GIVEN INSTRUCTION A :: Transcribe, word for word, the part of the bug report on cuTENSOR contractions that opens with the words containing "Some mixed element" and closes with "[1,2]) * CuTensor(b, [2,3])".
GIVEN INSTRUCTION B :: List every distinct element type that appears inside the curly braces of a CuArray constructor in the bug report on cuTENSOR contractions.

EXTRACT ::
========================
Mixed eltype contraction failing with CuTensor

Describe the bug

Some mixed element type contractions are failing when trying to contract with cuTENSOR.

To reproduce

The Minimal Working Example (MWE) for this bug:

a = CuArray{Float32}(undef, (10,10))
b = CuArray{ComplexF32}(undef, (10, 5))
c = a * b ## works fine regardless of mixed type

CT = CuTensor(a, [1,2]) * CuTensor(b, [2,3])
ERROR: KeyError: key (Float32, ComplexF32, ComplexF32) not found

CT = CuTensor(b, [2,3]) * CuTensor(a, [1,2])
ERROR: KeyError: key (ComplexF32, Float32, ComplexF32) not found 

a = CuArray{Float64}(undef, (10,10))
b = CuArray{ComplexF32}(undef, (10, 5))
========================
SUPPLIED INFORMATION ::
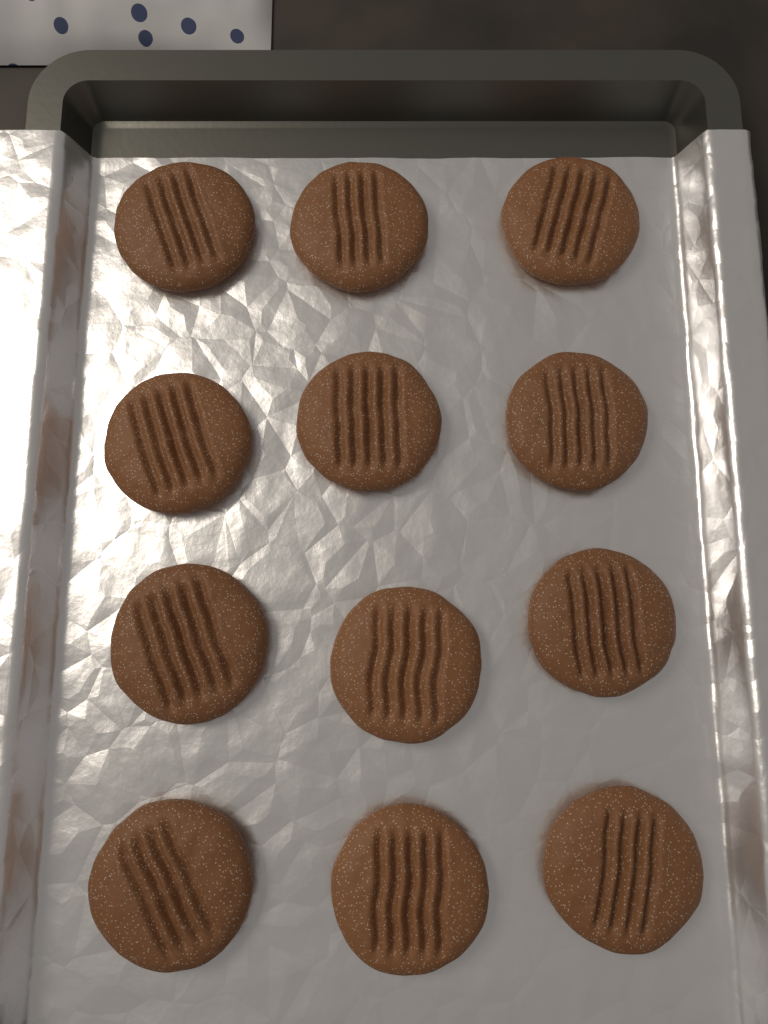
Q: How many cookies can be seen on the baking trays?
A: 12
========================
CORRECT OUTPUT A ::
Some mixed element type contractions are failing when trying to contract with cuTENSOR.

To reproduce

The Minimal Working Example (MWE) for this bug:

a = CuArray{Float32}(undef, (10,10))
b = CuArray{ComplexF32}(undef, (10, 5))
c = a * b ## works fine regardless of mixed type

CT = CuTensor(a, [1,2]) * CuTensor(b, [2,3])

CORRECT OUTPUT B :: Float32, ComplexF32, Float64